▶ _What the exercise asks_: The data must be given again exactly as written, with all images omitted.

▶ _Source material_:
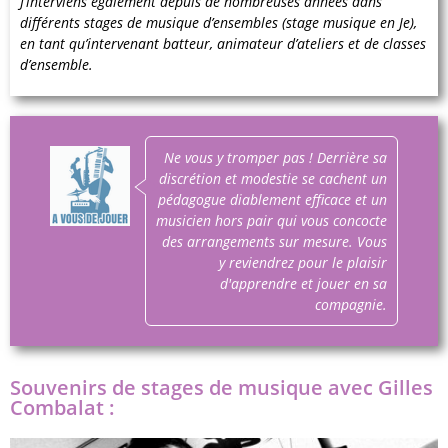
J’interviens également depuis de nombreuses années dans
différents stages de musique d’ensembles (stage musique en Je),
en tant qu’intervenant batteur, animateur d’ateliers et de classes
d’ensemble.
Ne vous y tromper pas ! Derrière sa
discrétion et modestie se cachent un
pédagogue diablement efficace et un
musicien hors pair qui vous concocte
des arrangements sur mesure. Vous
y reviendrez pour le plaisir
d'apprendre et jouer en sa
compagnie.
Souvenirs de stages de musique avec Gilles
Combalat :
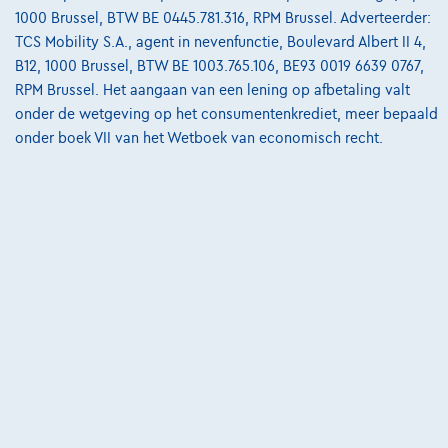
Vergelijk
1000 Brussel, BTW BE 0445.781.316, RPM Brussel. Adverteerder:
TCS Mobility S.A., agent in nevenfunctie, Boulevard Albert II 4,
Bekijk wagen
B12, 1000 Brussel, BTW BE 1003.765.106, BE93 0019 6639 0767,
RPM Brussel. Het aangaan van een lening op afbetaling valt
onder de wetgeving op het consumentenkrediet, meer bepaald
onder boek VII van het Wetboek van economisch recht.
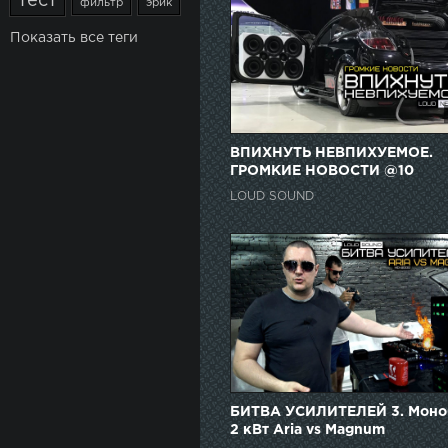
тест
фильтр
эрик
Показать все теги
ВПИХНУТЬ НЕВПИХУЕМОЕ.
ГРОМКИЕ НОВОСТИ @10
LOUD SOUND
БИТВА УСИЛИТЕЛЕЙ 3. Моно
2 кВт Aria vs Magnum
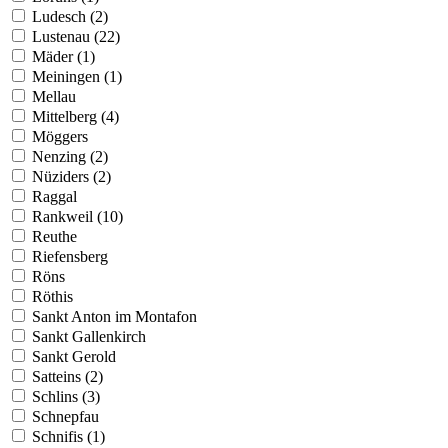
Ludesch (2)
Lustenau (22)
Mäder (1)
Meiningen (1)
Mellau
Mittelberg (4)
Möggers
Nenzing (2)
Nüziders (2)
Raggal
Rankweil (10)
Reuthe
Riefensberg
Röns
Röthis
Sankt Anton im Montafon
Sankt Gallenkirch
Sankt Gerold
Satteins (2)
Schlins (3)
Schnepfau
Schnifis (1)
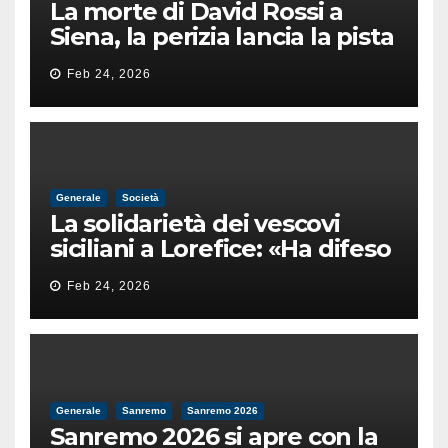
La morte di David Rossi a
Siena, la perizia lancia la pista
di un’intimidazione finita
Feb 24, 2026
male
Generale
Società
La solidarietà dei vescovi
siciliani a Lorefice: «Ha difeso
il valore e la dignità
Feb 24, 2026
dell’umanità»
Generale
Sanremo
Sanremo 2026
Sanremo 2026 si apre con la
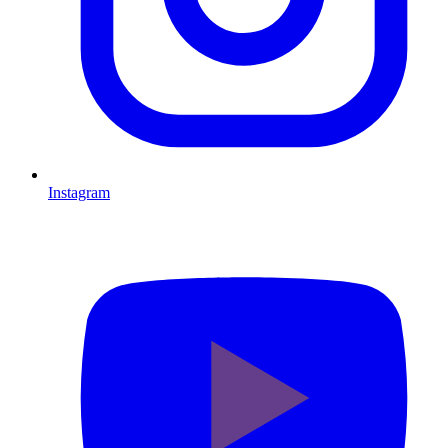
Instagram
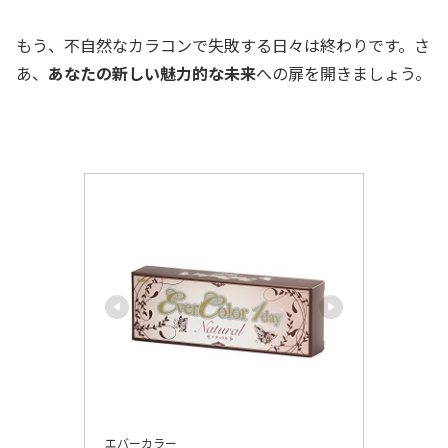
もう、不自然なカラコンで失敗する日々は終わりです。さ
あ、
あなたの新しい魅力的な未来
への扉を開きましょう。
エバーカラー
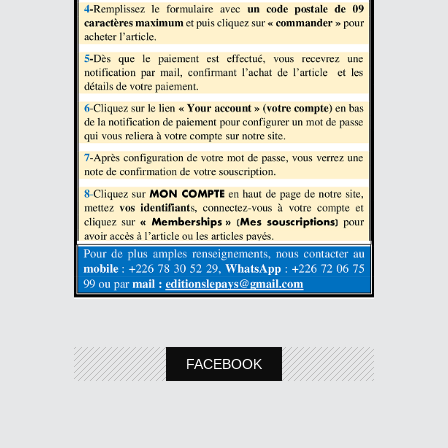
FACEBOOK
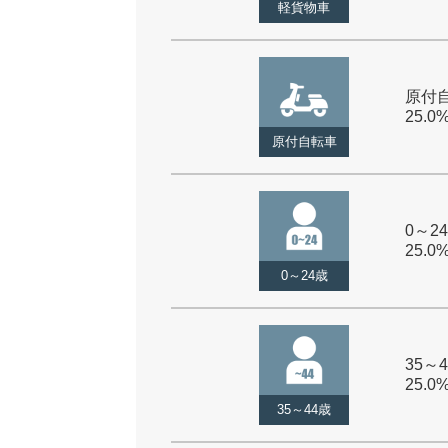
軽貨物車
原付自
25.0
原付自転車
0～24
25.0
0～24歳
35～4
25.0
35～44歳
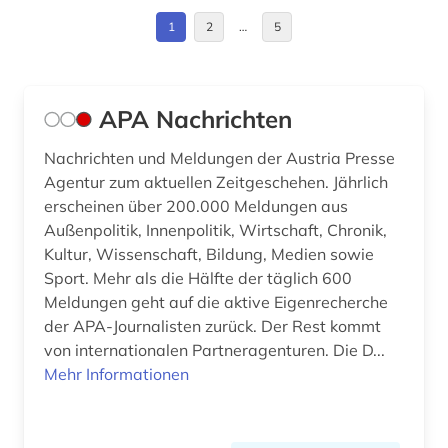
1
2
…
5
frankreich (2)
fußball (2)
fußballeuropameisterschaft (1)
APA Nachrichten
fußballnationalmannschaft (1)
Nachrichten und Meldungen der Austria Presse
Agentur zum aktuellen Zeitgeschehen. Jährlich
gedenktag (1)
erscheinen über 200.000 Meldungen aus
Außenpolitik, Innenpolitik, Wirtschaft, Chronik,
geisteswissenschaften (9)
Kultur, Wissenschaft, Bildung, Medien sowie
gemeinschafts- und psychiatrische dienste (1)
Sport. Mehr als die Hälfte der täglich 600
Meldungen geht auf die aktive Eigenrecherche
geowissenschaften (1)
der APA-Journalisten zurück. Der Rest kommt
von internationalen Partneragenturen. Die D...
germanistik (1)
Mehr Informationen
gerontologie (1)
geschichte (4)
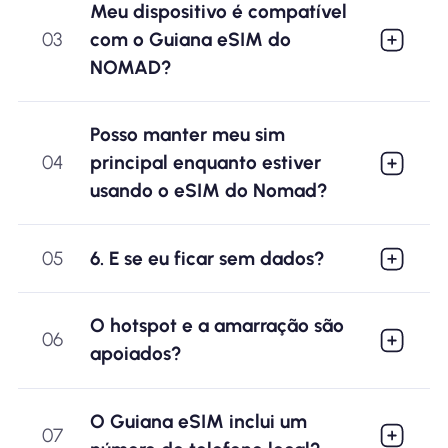
Meu dispositivo é compatível
03
com o Guiana eSIM do
NOMAD?
Posso manter meu sim
04
principal enquanto estiver
usando o eSIM do Nomad?
05
6. E se eu ficar sem dados?
O hotspot e a amarração são
06
apoiados?
O Guiana eSIM inclui um
07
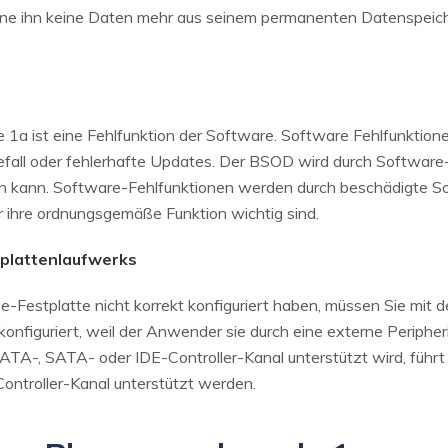
ne ihn keine Daten mehr aus seinem permanenten Datenspei
 1a ist eine Fehlfunktion der Software. Software Fehlfunktio
befall oder fehlerhafte Updates. Der BSOD wird durch Software-
en kann. Software-Fehlfunktionen werden durch beschädigte S
r ihre ordnungsgemäße Funktion wichtig sind.
tplattenlaufwerks
e-Festplatte nicht korrekt konfiguriert haben, müssen Sie mit
konfiguriert, weil der Anwender sie durch eine externe Periphe
ATA-, SATA- oder IDE-Controller-Kanal unterstützt wird, führt 
ontroller-Kanal unterstützt werden.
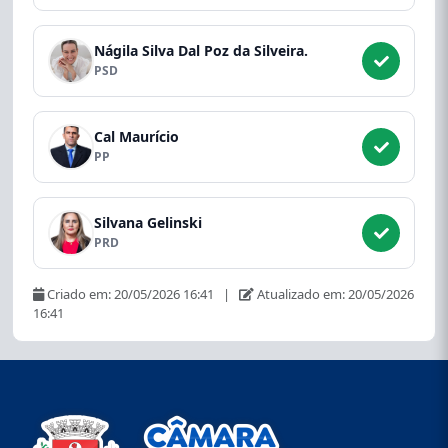
Nágila Silva Dal Poz da Silveira.
PSD
Cal Maurício
PP
Silvana Gelinski
PRD
Criado em: 20/05/2026 16:41 |
Atualizado em: 20/05/2026
16:41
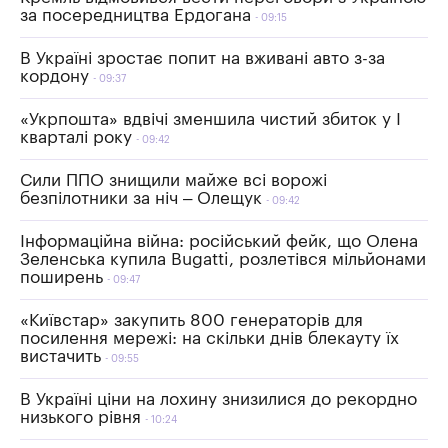
за посередництва Ердогана
09:15
В Україні зростає попит на вживані авто з-за
кордону
09:37
«Укрпошта» вдвічі зменшила чистий збиток у І
кварталі року
09:42
Сили ППО знищили майже всі ворожі
безпілотники за ніч – Олещук
09:42
Інформаційна війна: російський фейк, що Олена
Зеленська купила Bugatti, розлетівся мільйонами
поширень
09:47
«Київстар» закупить 800 генераторів для
посилення мережі: на скільки днів блекауту їх
вистачить
09:55
В Україні ціни на лохину знизилися до рекордно
низького рівня
10:24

▶ _Solution_:
J’interviens également depuis de nombreuses années dans
différents stages de musique d’ensembles (stage musique en Je),
en tant qu’intervenant batteur, animateur d’ateliers et de classes
d’ensemble.
Ne vous y tromper pas ! Derrière sa
discrétion et modestie se cachent un
pédagogue diablement efficace et un
musicien hors pair qui vous concocte
des arrangements sur mesure. Vous
y reviendrez pour le plaisir
d'apprendre et jouer en sa
compagnie.
Souvenirs de stages de musique avec Gilles
Combalat :
Vergelijk
1000 Brussel, BTW BE 0445.781.316, RPM Brussel. Adverteerder:
TCS Mobility S.A., agent in nevenfunctie, Boulevard Albert II 4,
Bekijk wagen
B12, 1000 Brussel, BTW BE 1003.765.106, BE93 0019 6639 0767,
RPM Brussel. Het aangaan van een lening op afbetaling valt
onder de wetgeving op het consumentenkrediet, meer bepaald
onder boek VII van het Wetboek van economisch recht.
тест
фильтр
эрик
Показать все теги
ВПИХНУТЬ НЕВПИХУЕМОЕ.
ГРОМКИЕ НОВОСТИ @10
LOUD SOUND
БИТВА УСИЛИТЕЛЕЙ 3. Моно
2 кВт Aria vs Magnum
Ludesch (2)
Lustenau (22)
Mäder (1)
Meiningen (1)
Mellau
Mittelberg (4)
Möggers
Nenzing (2)
Nüziders (2)
Raggal
Rankweil (10)
Reuthe
Riefensberg
Röns
Röthis
Sankt Anton im Montafon
Sankt Gallenkirch
Sankt Gerold
Satteins (2)
Schlins (3)
Schnepfau
Schnifis (1)
La morte di David Rossi a
Siena, la perizia lancia la pista
di un’intimidazione finita
Feb 24, 2026
male
Generale
Società
La solidarietà dei vescovi
siciliani a Lorefice: «Ha difeso
il valore e la dignità
Feb 24, 2026
dell’umanità»
Generale
Sanremo
Sanremo 2026
Sanremo 2026 si apre con la
Instagram
もう、不自然なカラコンで失敗する日々は終わりです。さ
あ、
あなたの新しい魅力的な未来
への扉を開きましょう。
エバーカラー
FACEBOOK
軽貨物車
原付自
25.0
原付自転車
0～24
25.0
0～24歳
35～4
25.0
35～44歳
1
2
…
5
frankreich (2)
fußball (2)
fußballeuropameisterschaft (1)
APA Nachrichten
fußballnationalmannschaft (1)
Nachrichten und Meldungen der Austria Presse
Agentur zum aktuellen Zeitgeschehen. Jährlich
gedenktag (1)
erscheinen über 200.000 Meldungen aus
Außenpolitik, Innenpolitik, Wirtschaft, Chronik,
geisteswissenschaften (9)
Kultur, Wissenschaft, Bildung, Medien sowie
gemeinschafts- und psychiatrische dienste (1)
Sport. Mehr als die Hälfte der täglich 600
Meldungen geht auf die aktive Eigenrecherche
geowissenschaften (1)
der APA-Journalisten zurück. Der Rest kommt
von internationalen Partneragenturen. Die D...
germanistik (1)
Mehr Informationen
gerontologie (1)
geschichte (4)
Meu dispositivo é compatível
03
com o Guiana eSIM do
NOMAD?
Posso manter meu sim
04
principal enquanto estiver
usando o eSIM do Nomad?
05
6. E se eu ficar sem dados?
O hotspot e a amarração são
06
apoiados?
O Guiana eSIM inclui um
07
ne ihn keine Daten mehr aus seinem permanenten Datenspei
 1a ist eine Fehlfunktion der Software. Software Fehlfunktio
befall oder fehlerhafte Updates. Der BSOD wird durch Software-
en kann. Software-Fehlfunktionen werden durch beschädigte S
r ihre ordnungsgemäße Funktion wichtig sind.
tplattenlaufwerks
e-Festplatte nicht korrekt konfiguriert haben, müssen Sie mit
konfiguriert, weil der Anwender sie durch eine externe Periphe
ATA-, SATA- oder IDE-Controller-Kanal unterstützt wird, führt 
ontroller-Kanal unterstützt werden.
Nágila Silva Dal Poz da Silveira.
PSD
Cal Maurício
PP
Silvana Gelinski
PRD
Criado em: 20/05/2026 16:41 |
Atualizado em: 20/05/2026
16:41
за посередництва Ердогана
09:15
В Україні зростає попит на вживані авто з-за
кордону
09:37
«Укрпошта» вдвічі зменшила чистий збиток у І
кварталі року
09:42
Сили ППО знищили майже всі ворожі
безпілотники за ніч – Олещук
09:42
Інформаційна війна: російський фейк, що Олена
Зеленська купила Bugatti, розлетівся мільйонами
поширень
09:47
«Київстар» закупить 800 генераторів для
посилення мережі: на скільки днів блекауту їх
вистачить
09:55
В Україні ціни на лохину знизилися до рекордно
низького рівня
10:24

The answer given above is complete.